### COLLECTED MATERIAL
++++++++

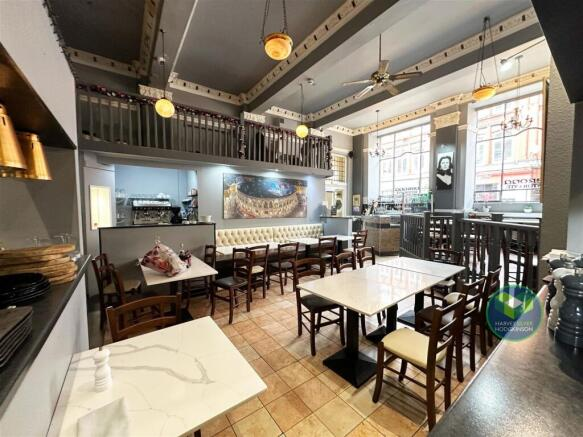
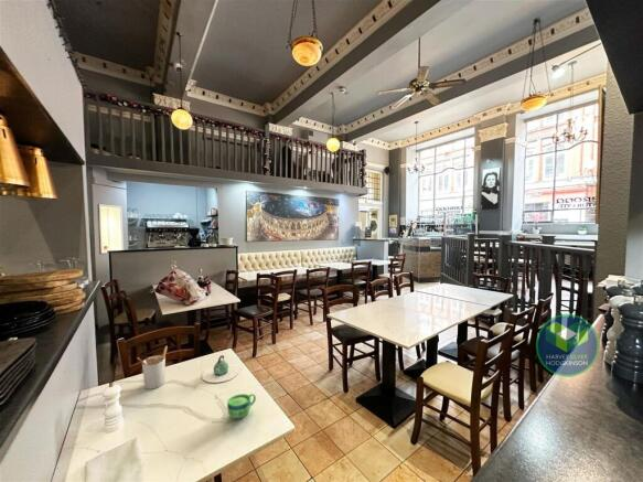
+ cup [226,393,257,421]
+ utensil holder [136,345,169,390]
+ teapot [201,354,240,384]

++++++++

### TASK ITEM
Write out all the material above exactly, with no image carried over.

### EXPECTED ANSWER
+ cup [226,393,257,421]
+ utensil holder [136,345,169,390]
+ teapot [201,354,240,384]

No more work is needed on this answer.